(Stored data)

=== Section Start ===

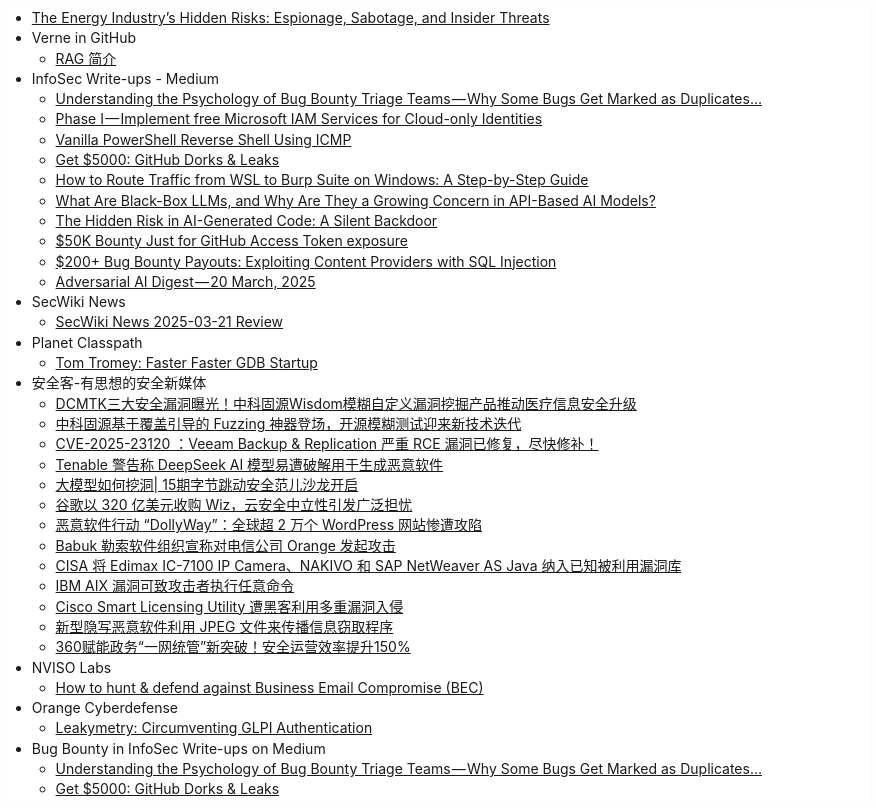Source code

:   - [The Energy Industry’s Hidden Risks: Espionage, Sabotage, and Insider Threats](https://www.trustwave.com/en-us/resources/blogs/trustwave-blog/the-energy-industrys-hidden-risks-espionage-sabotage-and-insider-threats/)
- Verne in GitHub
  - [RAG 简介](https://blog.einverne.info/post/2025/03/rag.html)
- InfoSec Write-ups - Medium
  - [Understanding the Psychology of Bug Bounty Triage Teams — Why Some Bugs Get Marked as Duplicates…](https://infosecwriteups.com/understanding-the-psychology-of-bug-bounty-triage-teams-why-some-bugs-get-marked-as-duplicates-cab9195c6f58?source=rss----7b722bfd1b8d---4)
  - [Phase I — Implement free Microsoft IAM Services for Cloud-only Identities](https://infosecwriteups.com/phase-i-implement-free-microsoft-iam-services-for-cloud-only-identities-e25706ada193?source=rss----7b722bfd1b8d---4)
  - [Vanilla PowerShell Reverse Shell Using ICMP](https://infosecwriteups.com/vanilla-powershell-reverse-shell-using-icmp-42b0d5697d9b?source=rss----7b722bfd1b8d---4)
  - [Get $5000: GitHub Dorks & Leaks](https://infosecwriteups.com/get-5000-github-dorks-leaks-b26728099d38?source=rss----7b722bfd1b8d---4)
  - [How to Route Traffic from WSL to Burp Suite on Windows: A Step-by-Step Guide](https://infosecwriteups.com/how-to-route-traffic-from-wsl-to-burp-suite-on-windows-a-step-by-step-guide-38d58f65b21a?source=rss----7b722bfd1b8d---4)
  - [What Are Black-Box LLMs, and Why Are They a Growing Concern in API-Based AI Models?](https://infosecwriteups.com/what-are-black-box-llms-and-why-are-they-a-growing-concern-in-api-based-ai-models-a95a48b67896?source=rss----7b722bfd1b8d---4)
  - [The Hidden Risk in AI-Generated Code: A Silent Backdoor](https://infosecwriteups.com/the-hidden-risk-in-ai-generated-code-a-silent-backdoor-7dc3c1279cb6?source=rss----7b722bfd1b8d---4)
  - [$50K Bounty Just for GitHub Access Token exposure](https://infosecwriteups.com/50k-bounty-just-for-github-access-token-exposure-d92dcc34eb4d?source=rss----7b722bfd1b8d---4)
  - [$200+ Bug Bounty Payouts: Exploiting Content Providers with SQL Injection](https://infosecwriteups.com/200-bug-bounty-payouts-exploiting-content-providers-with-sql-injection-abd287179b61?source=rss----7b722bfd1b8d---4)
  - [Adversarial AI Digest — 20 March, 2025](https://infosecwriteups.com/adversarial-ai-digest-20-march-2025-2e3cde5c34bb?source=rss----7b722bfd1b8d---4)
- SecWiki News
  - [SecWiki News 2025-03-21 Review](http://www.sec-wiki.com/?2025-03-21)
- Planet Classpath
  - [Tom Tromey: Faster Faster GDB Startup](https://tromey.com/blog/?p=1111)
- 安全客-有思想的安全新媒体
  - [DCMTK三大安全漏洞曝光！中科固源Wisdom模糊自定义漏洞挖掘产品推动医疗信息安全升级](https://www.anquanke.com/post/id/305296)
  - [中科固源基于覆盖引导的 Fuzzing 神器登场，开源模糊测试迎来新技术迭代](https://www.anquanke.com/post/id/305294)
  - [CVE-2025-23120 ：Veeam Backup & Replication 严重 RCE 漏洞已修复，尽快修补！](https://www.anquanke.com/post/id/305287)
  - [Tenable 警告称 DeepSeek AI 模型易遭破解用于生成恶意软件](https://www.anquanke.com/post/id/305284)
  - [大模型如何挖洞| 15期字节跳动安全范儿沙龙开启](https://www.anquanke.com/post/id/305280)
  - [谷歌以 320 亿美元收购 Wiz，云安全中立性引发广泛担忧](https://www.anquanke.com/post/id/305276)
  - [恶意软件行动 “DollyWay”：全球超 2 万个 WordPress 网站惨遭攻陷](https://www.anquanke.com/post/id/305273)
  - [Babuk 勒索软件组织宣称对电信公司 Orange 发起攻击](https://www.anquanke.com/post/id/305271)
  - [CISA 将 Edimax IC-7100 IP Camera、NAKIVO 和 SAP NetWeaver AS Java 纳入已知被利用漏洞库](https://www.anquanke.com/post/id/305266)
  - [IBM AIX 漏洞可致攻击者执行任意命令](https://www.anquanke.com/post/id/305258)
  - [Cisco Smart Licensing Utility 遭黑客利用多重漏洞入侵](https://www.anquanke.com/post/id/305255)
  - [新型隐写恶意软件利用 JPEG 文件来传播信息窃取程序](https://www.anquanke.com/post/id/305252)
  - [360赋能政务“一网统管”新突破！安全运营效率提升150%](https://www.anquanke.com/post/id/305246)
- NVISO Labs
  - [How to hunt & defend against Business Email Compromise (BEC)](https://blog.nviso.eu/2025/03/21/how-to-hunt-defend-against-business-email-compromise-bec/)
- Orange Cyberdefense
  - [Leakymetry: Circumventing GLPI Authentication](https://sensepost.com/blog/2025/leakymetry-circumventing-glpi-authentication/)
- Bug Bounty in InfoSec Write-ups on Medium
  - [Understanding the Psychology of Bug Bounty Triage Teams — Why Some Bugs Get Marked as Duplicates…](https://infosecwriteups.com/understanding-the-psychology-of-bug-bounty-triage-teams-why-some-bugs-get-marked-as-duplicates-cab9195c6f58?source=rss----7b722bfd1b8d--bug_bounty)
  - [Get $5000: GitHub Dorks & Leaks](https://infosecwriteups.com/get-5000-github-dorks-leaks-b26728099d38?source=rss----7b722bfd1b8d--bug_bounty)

=== Section End ===

Identify the lines of the entries containing the string "hidden". Copy each such line.

:   - [The Energy Industry’s Hidden Risks: Espionage, Sabotage, and Insider Threats](https://www.trustwave.com/en-us/resources/blogs/trustwave-blog/the-energy-industrys-hidden-risks-espionage-sabotage-and-insider-threats/)
  - [The Hidden Risk in AI-Generated Code: A Silent Backdoor](https://infosecwriteups.com/the-hidden-risk-in-ai-generated-code-a-silent-backdoor-7dc3c1279cb6?source=rss----7b722bfd1b8d---4)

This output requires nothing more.